Monday, June 21, 2010

Dr. Evil

A few years ago I went to my Optometrist and explained to him how when I was reading a book and then looked up at something else further away it would take a second for my eyes to refocus. He looked at me, laughed, and said 'it's only going to get worse'.

That was very reassuring for a guy who was pretty sure he was going blind. Turns out I was just getting old. Come to think of it, I'm not sure there is really a difference.

The next year I went to the optometrist and explained to him how I had spots in my vision - like little dark blotches that followed my eyes around. I was pretty sure I had a brain tumor or something. He laughed at me and told me to get used to it - I would probably only get more. Turns out floaters don't kill you, unless you get annoyed to death.

The next year when I went to the optometrist he dilated my eyes. I thought I was pretty much ok until I about passed out I my way out of the office. It seems that it happens sometimes to wimps like me. One of my friends suggested that I haven't done enough recreational drugs to get myself used to having pupils the size of pancakes.
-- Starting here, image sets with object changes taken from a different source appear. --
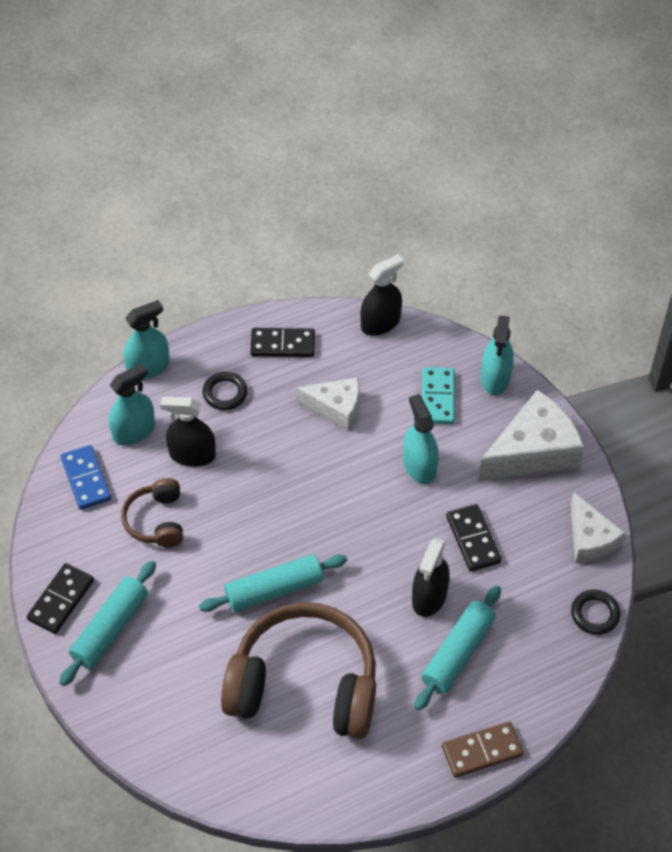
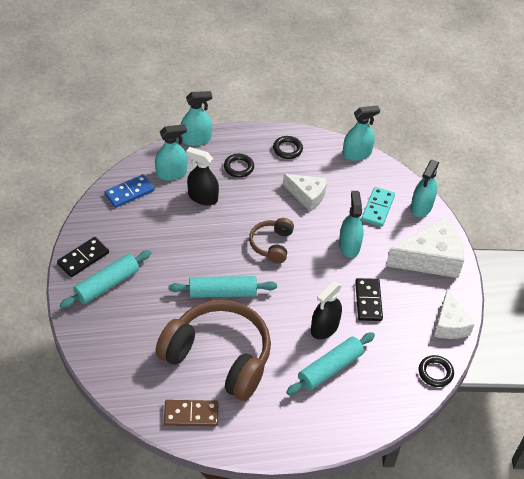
camera: 15 degrees right, 5 degrees down
(86, 479) = (129, 192): blue domino -> blue domino turned 60 degrees clockwise
(156, 520) = (163, 229): brown headphones -> brown headphones (272, 244)
(282, 344) = (287, 149): black domino -> black ring
(380, 323) = (356, 154): black spray bottle -> turquoise spray bottle
(482, 751) = (323, 436): brown domino -> brown domino (191, 414)

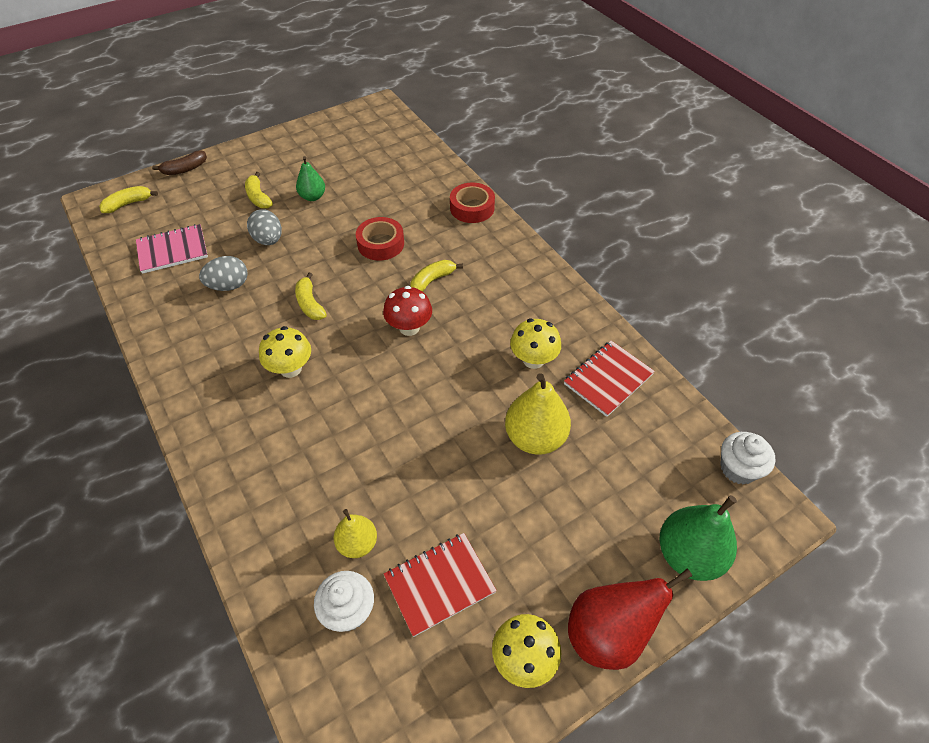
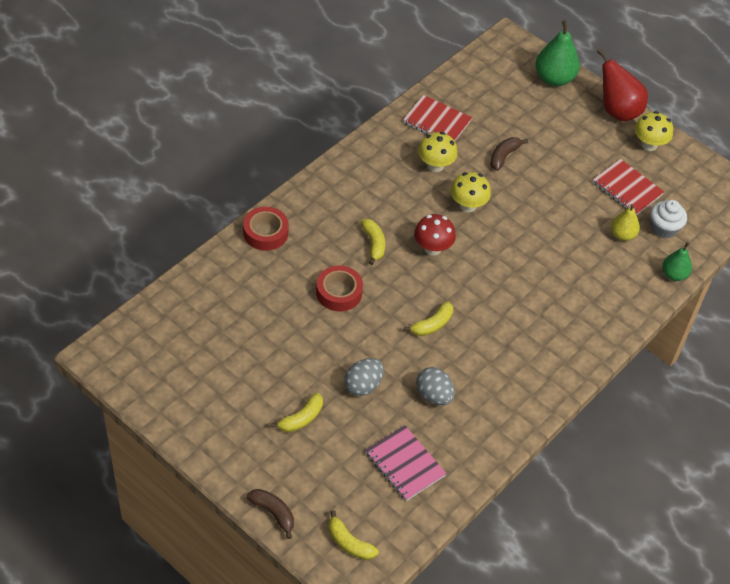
camera: 110 degrees left, 0 degrees up
(291, 369) = (505, 316): yellow mushroom -> yellow mushroom (468, 205)
(312, 197) = (286, 369): green pear -> green pear (674, 275)
(432, 281) = (373, 244): yellow banana -> yellow banana turned 135 degrees counterclockwise
(535, 437) = (504, 156): yellow pear -> brown banana
(738, 468) = (483, 56): white cupcake -> none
So you may be able to understand why I was a little bit apprehensive about going back to the optometrist today.

I told him about how I about passed out last year. He gave me that look that you get from people when they know that you know that they got you by the balls. Yeah, that one. Perhaps in honor of my acknowledgment he decided not to turn my pupils into flying saucers today.

Nope, no flying saucer eyeballs today - but I did get the brain scramble. I get that pretty much every time. He makes me look at letters and lights and puffs of air until my head is just about to explode - then he stops.

I am pretty sure that he could make my head explode if he wanted to. Yeah, just the right combination of lights and letters and puffs then pop goes my head. I think they learn that in optometry 101. Head popping.

I only got 364 days to worry about next year.